■ Exercise text:

CEO of startup RealtimeBoard Andrey Andrey Khusid speaks at TechCrunch Russia.

thinkRussia spoke with Andrey Khusid, CEO of startup RealtimeBoard, a cloud-based whiteboard that acts as an online visual collaboration tool. Below, Mr. Khusid discusses his experience launching a start-up in Russia and offers advice for new entrepreneurs.

1. How did the idea for RealtimeBoard begin?

RealtimeBoard is a product that appeared from our own needs. I run a design agency – Vitamin Group. When the business started to grow, we discovered that we have a lot of communication processes inside and outside the company. Sometimes it seemed that you should be in several places simultaneously and I thought that it would be great to have an online tool where people could communicate visually – team, clients etc.

Moreover, I saw a growing demand with creative companies like ours for a tool to visualize ideas and work on any visual content with a team – to discuss layouts, do mind mapping, have mini-chats and things like that. We couldn’t find a convenient visual collaboration tool – so we made it ourselves. That’s the beginning of the RealtimeBoard idea.

Now RealtimeBoard is used by tens of thousands people all over the world: educators, entrepreneurs, designers, developers and other creative teams.

2.  What is unique about your offering?

We create whiteboards in the cloud and one of our main goals is to provide the ultimate collaboration experience for our users. So, RealtimeBoard is more than just an endless whiteboard with a friendly interface, convenient templates and lots of tools – we make a service that allows our users to collaborate easily and visually with the team or customers and see any changes in real time. We have a unique technology that originally stems from multiplayer gaming technology, so up to 100 000 users are able to collaborate online simultaneously. It’s really awesome!

3. What obstacles and successes has your startup faced so far?

When you entering a new market, the main issue is to find your customers and attract them. You should develop not only your product, you should also develop the market. That’s true for visual collaboration just like anything else.

As for successes, first of all I should say about our users, this number is continuously growing. As for other achievements, our team has won several significant contests, both Russian and international. TechCrunch Moscow (RealtimeBoard was one of the six best startups) and DEMO Europe are among them.

■ Task directions:
Update the RealtimeBoard interview passage that begins at the words "Moreover, I saw" and stops after "about your offering?", putting "brainstorming" in place of "mind mapping".

■ Recorded information:

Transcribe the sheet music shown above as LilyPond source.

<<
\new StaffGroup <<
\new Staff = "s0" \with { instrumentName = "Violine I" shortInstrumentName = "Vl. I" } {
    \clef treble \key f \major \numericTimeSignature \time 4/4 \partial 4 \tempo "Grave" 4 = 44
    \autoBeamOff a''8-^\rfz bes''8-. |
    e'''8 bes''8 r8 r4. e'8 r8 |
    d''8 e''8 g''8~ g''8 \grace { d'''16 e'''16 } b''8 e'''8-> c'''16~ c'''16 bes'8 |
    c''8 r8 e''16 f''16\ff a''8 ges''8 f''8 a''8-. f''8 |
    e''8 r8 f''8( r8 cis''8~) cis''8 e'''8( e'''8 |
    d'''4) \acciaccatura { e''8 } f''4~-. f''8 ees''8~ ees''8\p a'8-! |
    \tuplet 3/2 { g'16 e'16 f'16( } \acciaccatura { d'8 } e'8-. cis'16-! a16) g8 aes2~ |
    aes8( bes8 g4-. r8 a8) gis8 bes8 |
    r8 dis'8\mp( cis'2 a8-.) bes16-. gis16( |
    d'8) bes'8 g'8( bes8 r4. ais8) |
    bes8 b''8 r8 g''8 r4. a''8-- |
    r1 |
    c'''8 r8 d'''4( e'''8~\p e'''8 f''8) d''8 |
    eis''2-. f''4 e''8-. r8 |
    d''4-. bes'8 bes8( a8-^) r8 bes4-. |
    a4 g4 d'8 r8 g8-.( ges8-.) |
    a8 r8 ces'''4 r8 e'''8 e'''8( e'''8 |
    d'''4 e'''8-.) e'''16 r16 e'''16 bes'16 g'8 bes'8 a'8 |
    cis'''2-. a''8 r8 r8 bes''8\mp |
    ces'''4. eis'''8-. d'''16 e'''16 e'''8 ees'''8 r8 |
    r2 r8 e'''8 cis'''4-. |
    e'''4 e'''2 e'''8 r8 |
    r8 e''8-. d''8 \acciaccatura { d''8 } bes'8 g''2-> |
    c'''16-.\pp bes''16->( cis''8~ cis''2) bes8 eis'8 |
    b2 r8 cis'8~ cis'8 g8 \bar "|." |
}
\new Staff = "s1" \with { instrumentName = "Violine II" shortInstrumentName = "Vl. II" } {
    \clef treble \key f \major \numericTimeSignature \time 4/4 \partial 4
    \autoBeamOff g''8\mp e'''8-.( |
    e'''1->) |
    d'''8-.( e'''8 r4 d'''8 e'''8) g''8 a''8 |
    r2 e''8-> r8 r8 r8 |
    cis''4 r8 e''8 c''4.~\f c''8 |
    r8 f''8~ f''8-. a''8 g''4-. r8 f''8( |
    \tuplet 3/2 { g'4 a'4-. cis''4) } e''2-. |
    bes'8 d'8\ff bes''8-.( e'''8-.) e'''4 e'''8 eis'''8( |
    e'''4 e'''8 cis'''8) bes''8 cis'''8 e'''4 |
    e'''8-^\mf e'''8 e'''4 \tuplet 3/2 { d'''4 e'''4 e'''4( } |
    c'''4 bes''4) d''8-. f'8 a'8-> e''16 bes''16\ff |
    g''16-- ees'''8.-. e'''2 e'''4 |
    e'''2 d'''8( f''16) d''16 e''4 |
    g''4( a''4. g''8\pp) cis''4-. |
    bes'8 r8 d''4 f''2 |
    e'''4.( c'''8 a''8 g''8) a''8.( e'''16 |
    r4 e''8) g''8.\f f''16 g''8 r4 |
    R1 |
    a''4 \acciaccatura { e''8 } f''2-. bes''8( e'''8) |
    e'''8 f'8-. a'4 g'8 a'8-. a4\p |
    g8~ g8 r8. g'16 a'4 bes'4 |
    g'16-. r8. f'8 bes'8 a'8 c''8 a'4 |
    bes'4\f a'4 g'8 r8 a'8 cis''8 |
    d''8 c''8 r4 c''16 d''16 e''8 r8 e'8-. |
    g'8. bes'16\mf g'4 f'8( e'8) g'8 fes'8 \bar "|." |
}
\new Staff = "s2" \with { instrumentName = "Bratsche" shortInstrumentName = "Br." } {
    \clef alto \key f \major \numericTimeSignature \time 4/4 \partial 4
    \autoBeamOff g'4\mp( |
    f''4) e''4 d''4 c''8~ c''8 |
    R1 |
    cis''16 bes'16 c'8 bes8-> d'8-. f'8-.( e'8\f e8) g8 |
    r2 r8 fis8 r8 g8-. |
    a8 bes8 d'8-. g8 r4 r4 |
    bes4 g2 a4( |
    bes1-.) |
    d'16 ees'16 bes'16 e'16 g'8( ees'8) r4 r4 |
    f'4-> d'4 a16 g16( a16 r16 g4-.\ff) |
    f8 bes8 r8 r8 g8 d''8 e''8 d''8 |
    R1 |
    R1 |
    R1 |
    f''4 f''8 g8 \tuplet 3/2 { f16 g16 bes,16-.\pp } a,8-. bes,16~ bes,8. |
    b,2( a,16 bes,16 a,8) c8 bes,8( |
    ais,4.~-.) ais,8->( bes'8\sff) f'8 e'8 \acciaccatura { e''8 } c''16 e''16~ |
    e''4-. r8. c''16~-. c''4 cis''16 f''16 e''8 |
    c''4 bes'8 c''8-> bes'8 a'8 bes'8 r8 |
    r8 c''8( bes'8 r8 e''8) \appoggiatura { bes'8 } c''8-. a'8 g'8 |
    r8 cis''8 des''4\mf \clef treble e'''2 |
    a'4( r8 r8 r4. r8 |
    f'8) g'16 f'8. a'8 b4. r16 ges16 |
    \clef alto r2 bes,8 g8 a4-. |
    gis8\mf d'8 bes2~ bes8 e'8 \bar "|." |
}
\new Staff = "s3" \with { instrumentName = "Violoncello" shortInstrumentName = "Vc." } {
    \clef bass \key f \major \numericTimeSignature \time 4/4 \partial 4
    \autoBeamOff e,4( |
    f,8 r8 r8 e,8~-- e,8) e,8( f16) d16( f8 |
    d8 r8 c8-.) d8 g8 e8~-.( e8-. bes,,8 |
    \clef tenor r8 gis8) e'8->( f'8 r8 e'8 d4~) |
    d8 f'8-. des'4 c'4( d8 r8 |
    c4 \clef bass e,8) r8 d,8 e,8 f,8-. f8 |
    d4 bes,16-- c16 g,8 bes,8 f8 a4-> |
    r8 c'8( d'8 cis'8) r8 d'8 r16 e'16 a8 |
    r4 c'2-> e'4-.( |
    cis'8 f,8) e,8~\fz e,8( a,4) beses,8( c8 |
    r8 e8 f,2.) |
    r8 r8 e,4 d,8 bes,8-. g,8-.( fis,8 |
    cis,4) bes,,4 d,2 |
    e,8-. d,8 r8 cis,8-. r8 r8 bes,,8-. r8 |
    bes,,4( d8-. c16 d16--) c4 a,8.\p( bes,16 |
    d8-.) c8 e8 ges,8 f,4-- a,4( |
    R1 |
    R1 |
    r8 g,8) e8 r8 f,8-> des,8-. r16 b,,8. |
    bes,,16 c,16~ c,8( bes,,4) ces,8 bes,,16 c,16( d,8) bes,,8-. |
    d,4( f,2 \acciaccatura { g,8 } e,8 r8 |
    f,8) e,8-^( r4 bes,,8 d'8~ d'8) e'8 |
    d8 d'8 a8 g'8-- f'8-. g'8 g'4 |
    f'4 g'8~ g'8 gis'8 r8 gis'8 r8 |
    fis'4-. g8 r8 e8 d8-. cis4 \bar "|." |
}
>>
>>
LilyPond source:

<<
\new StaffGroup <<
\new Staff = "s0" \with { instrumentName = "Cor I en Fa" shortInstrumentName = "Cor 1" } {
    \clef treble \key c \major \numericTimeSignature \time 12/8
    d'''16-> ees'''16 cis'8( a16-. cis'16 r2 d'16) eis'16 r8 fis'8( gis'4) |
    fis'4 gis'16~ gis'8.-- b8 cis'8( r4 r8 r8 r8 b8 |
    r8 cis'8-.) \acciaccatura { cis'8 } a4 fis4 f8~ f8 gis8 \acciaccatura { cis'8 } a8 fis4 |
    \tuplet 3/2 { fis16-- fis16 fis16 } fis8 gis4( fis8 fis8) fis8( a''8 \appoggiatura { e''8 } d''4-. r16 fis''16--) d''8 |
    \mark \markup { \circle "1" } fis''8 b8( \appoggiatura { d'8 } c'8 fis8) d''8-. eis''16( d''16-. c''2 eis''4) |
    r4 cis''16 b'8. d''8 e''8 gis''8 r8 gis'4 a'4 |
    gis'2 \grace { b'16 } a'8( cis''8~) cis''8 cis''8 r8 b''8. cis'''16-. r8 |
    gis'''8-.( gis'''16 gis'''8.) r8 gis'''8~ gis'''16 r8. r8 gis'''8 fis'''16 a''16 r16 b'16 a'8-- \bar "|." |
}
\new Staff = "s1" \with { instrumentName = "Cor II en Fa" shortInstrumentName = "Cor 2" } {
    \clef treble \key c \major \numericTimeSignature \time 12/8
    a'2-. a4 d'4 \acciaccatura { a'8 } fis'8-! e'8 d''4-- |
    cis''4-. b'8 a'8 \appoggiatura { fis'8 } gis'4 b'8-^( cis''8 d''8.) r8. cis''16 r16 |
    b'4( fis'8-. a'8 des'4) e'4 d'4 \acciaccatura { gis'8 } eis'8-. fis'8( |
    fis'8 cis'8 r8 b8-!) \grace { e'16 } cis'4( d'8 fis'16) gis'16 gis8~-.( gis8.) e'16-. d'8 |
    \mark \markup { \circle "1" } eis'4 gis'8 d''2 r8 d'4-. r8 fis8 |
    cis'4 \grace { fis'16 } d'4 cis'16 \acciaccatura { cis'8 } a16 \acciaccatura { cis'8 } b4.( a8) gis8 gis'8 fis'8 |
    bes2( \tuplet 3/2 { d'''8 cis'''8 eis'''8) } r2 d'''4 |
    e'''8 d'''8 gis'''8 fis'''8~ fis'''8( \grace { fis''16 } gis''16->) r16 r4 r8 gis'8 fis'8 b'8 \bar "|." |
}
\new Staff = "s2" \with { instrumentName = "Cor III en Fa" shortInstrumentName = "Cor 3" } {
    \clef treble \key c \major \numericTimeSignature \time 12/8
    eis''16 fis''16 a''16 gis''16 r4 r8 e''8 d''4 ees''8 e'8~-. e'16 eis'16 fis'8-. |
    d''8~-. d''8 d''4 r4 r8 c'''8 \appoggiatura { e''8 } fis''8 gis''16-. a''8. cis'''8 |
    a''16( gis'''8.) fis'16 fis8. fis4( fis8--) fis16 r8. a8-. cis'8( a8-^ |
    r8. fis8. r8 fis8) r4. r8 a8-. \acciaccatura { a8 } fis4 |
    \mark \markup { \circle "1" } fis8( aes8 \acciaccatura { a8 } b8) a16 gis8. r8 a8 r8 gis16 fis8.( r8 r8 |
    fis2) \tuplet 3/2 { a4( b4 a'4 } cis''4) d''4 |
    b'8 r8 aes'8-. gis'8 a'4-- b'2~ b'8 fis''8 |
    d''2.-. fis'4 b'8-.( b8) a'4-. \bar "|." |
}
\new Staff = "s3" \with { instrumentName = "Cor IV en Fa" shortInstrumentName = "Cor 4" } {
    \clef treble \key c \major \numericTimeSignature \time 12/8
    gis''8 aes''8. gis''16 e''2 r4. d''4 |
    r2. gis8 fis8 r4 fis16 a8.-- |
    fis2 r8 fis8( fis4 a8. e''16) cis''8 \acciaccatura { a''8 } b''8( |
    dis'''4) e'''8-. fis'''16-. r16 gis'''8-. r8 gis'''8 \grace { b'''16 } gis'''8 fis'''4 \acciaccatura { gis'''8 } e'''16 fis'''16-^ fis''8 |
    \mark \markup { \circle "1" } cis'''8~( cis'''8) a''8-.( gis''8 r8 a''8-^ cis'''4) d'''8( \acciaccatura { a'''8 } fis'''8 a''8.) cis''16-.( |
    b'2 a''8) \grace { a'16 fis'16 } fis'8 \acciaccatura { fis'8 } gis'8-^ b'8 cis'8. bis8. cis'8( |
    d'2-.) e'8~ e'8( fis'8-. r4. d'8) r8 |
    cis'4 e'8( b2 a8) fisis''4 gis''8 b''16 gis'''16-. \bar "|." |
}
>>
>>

■ Reply:
Moreover, I saw a growing demand with creative companies like ours for a tool to visualize ideas and work on any visual content with a team – to discuss layouts, do brainstorming, have mini-chats and things like that. We couldn’t find a convenient visual collaboration tool – so we made it ourselves. That’s the beginning of the RealtimeBoard idea.

Now RealtimeBoard is used by tens of thousands people all over the world: educators, entrepreneurs, designers, developers and other creative teams.

2.  What is unique about your offering?